The Formula
Return on Equity is calculated as:
ROE = Net Income / Shareholders' Equity
If a company earns $10 million in net income and has $50 million in shareholders' equity, its ROE is 20%. That means the company generated 20 cents of profit for every dollar of equity capital.
Why ROE Matters
ROE directly answers the question: how well is management using the capital that shareholders have entrusted to it? High ROE (typically above 15%) suggests the company can reinvest profits at attractive rates, compounding value over time.

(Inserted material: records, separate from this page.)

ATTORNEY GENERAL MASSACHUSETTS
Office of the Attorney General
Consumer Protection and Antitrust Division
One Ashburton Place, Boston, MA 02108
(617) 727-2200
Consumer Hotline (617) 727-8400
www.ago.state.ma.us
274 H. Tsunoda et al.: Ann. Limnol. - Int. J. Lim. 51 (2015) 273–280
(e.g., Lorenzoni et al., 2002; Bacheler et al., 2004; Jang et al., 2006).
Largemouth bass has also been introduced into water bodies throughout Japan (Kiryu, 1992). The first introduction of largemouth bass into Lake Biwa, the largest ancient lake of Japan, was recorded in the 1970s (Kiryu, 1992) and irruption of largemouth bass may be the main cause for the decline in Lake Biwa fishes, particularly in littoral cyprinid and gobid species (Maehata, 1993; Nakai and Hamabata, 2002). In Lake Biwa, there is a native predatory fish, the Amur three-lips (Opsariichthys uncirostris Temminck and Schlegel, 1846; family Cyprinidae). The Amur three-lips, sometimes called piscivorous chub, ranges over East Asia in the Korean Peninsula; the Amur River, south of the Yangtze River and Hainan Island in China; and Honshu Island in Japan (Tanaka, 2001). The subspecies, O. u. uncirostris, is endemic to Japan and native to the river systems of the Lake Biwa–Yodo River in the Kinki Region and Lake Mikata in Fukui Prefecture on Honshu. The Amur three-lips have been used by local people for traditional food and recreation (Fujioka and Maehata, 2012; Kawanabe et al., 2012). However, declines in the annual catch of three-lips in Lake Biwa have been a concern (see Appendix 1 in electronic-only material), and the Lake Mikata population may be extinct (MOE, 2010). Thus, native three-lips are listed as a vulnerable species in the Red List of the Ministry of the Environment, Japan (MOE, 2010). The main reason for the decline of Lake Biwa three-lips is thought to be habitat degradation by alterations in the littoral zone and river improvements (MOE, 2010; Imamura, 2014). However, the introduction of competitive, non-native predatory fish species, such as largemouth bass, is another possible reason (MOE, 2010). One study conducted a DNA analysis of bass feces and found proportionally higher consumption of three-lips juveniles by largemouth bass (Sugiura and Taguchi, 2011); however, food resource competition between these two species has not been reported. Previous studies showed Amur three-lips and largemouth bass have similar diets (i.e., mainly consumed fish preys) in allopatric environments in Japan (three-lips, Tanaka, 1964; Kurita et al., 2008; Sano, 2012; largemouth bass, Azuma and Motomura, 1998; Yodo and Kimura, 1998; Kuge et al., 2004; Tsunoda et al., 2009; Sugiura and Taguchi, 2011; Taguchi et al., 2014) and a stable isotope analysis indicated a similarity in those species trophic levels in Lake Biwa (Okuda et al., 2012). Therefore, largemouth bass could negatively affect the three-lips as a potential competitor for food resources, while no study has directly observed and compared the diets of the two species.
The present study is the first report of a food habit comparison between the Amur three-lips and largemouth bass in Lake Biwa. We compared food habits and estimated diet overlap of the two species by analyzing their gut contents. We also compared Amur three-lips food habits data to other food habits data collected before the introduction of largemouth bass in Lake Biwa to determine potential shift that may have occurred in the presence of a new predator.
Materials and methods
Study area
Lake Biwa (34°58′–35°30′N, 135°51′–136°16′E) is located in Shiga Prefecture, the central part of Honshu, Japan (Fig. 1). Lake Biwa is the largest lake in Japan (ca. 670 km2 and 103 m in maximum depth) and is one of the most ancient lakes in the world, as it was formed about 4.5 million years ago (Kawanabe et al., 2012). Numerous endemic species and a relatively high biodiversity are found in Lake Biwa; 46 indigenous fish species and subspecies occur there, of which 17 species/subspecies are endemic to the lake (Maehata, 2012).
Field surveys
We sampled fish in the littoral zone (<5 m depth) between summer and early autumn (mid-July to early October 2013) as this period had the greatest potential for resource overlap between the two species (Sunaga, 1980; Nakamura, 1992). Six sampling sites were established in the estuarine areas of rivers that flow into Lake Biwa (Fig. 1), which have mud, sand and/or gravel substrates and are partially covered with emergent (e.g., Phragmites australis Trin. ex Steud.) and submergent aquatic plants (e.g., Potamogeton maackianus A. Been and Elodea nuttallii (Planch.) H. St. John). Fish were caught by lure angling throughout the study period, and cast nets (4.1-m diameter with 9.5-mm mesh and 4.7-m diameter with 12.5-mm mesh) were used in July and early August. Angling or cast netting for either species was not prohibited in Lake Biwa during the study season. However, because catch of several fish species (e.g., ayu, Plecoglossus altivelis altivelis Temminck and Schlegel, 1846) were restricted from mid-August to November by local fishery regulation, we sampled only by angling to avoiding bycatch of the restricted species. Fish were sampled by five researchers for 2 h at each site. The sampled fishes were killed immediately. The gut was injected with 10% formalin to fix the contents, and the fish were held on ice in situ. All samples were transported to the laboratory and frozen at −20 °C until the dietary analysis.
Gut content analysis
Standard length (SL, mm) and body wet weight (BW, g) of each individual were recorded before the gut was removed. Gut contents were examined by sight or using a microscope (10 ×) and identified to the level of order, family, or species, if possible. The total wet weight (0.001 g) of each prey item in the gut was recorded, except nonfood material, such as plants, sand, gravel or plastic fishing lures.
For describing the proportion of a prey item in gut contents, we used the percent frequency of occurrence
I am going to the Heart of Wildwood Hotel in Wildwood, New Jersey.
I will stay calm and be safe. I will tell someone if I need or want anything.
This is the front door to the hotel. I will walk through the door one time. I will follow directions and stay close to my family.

Warren Buffett has historically favored companies with consistently high ROE, viewing it as a sign of durable competitive advantage.
The DuPont Decomposition
ROE can be decomposed into three drivers using the DuPont formula:
ROE = Net Margin x Asset Turnover x Equity Multiplier
This reveals whether high ROE comes from strong profitability (high margins), efficient asset use (high turnover), or heavy leverage (high equity multiplier). Two companies with identical ROE may achieve it through very different means, and the distinction matters for risk assessment.
Limitations and Pitfalls
Companies with very low or negative equity (often from aggressive share buybacks or accumulated losses) can show misleadingly high ROE. A company with $1 million in equity and $500,000 in income shows 50% ROE, but the thin equity base may indicate financial fragility.
ROE also ignores debt entirely in its numerator. A company that borrows heavily to boost returns will show higher ROE, but the added leverage increases risk. This is why Apter evaluates ROE alongside Debt-to-Equity and other balance sheet metrics.